New Tool for Data Visualization/Dimension reduction


Wei-Ying Wang and Stuart Geman, 2017

We developed a very simple yet effective algorithm, called PSA, the Prediction-Shift algorithm. The algorithm combines ideas of mean-shift and PCA. In particular, we can adjust a parameter to achieve either data visualization or dimension reduction.

Data Visaulization with PSA

In the left is the original points, and in the right is the result of PSA after 6 iterations.
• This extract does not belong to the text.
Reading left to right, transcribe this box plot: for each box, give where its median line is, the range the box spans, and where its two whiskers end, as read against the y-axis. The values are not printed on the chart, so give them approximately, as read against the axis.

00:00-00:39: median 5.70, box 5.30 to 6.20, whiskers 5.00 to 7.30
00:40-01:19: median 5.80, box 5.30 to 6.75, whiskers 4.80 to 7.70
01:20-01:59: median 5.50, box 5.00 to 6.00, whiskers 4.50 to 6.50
It captures the “spiral” shape of the data.

The operation took less than 1 second in my python script for 400 3D data points.
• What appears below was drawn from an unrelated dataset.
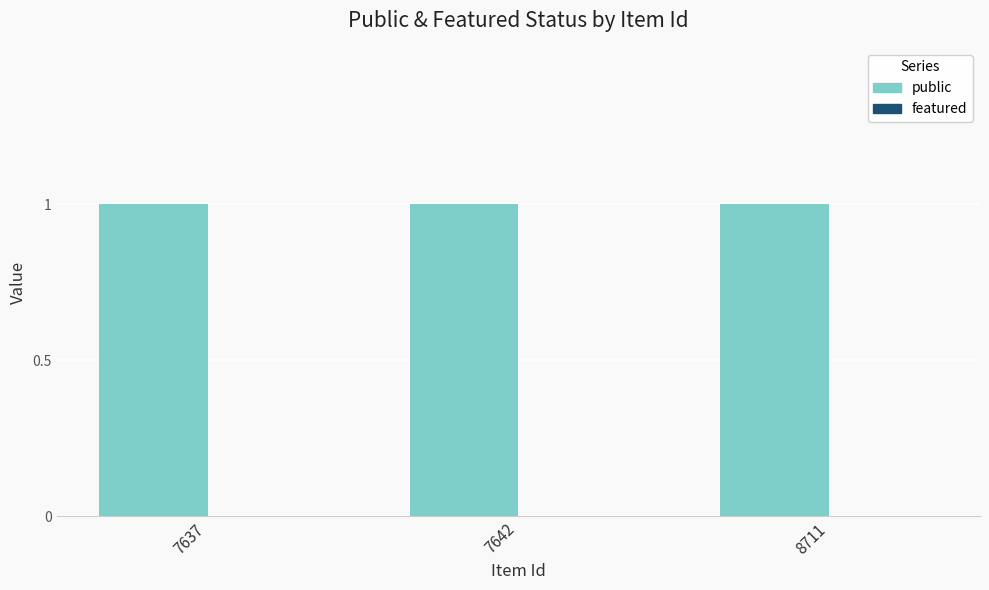

How many groups of bars are there?

3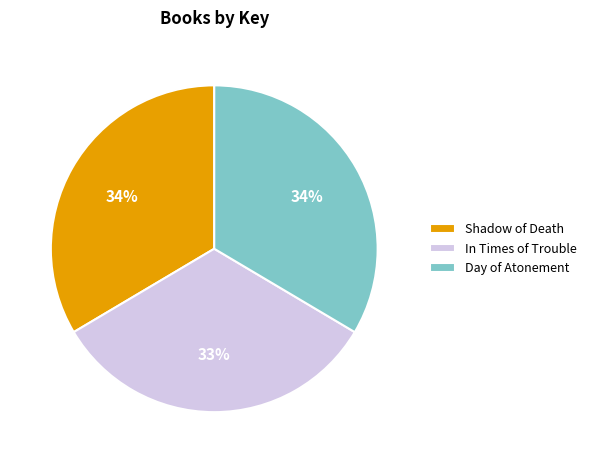

Approximately how many times larger is the value at Day of Atonement compared to Shadow of Death?

1.0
Dimension Reduction with PSA:

Let’s test our reduction algorithm with the famous S-shped data used in LLE (Local Linear Embedding, see here.) In the next plots, the left plot shows the original data, and the right one is the result of PSA after 100 iteration. Note that the color of each points are corresponding to each other. This took about 5 second for this 1000 data.
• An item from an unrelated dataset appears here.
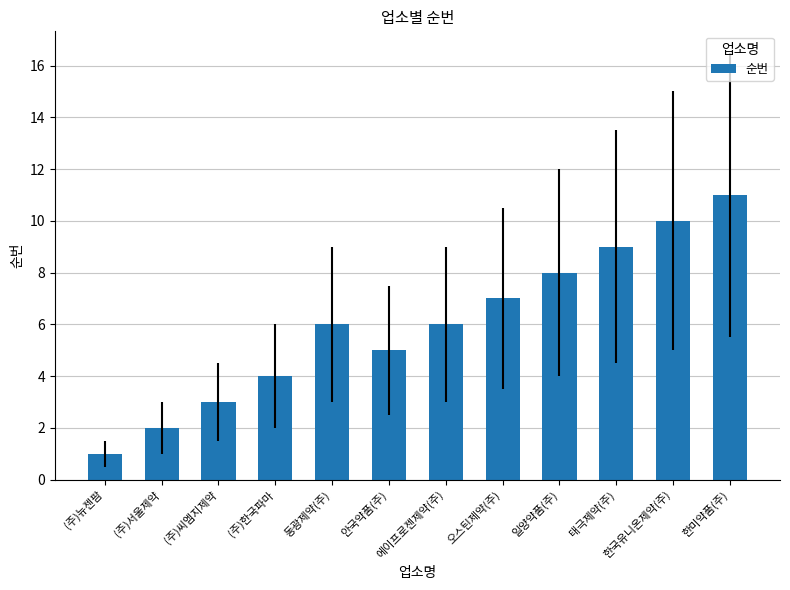

What is the approximate value at 일양약품(주), to the nearest 5?

10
Perhaps the best way to understand how it work is through the video. In the following video, we can see how it “unfolds” the complicated structure of data.

One can reduce data to any lower dimension. Let’s reduce our first example to one dimension.

Appendix

PCA is probably the oldest tool to achieve dimension reduction. If you run PCA on data (or say, do spectrum decomposition on the empirical covariance matrix), the direction of the largest eigenvector (which corresponds to the largest eigenvalue) will be the vector that achieves the widest spread of the data. That is, if you project your data to the vector, the reduced data will have the largest variance among the projections from any other vectors of the same dimension.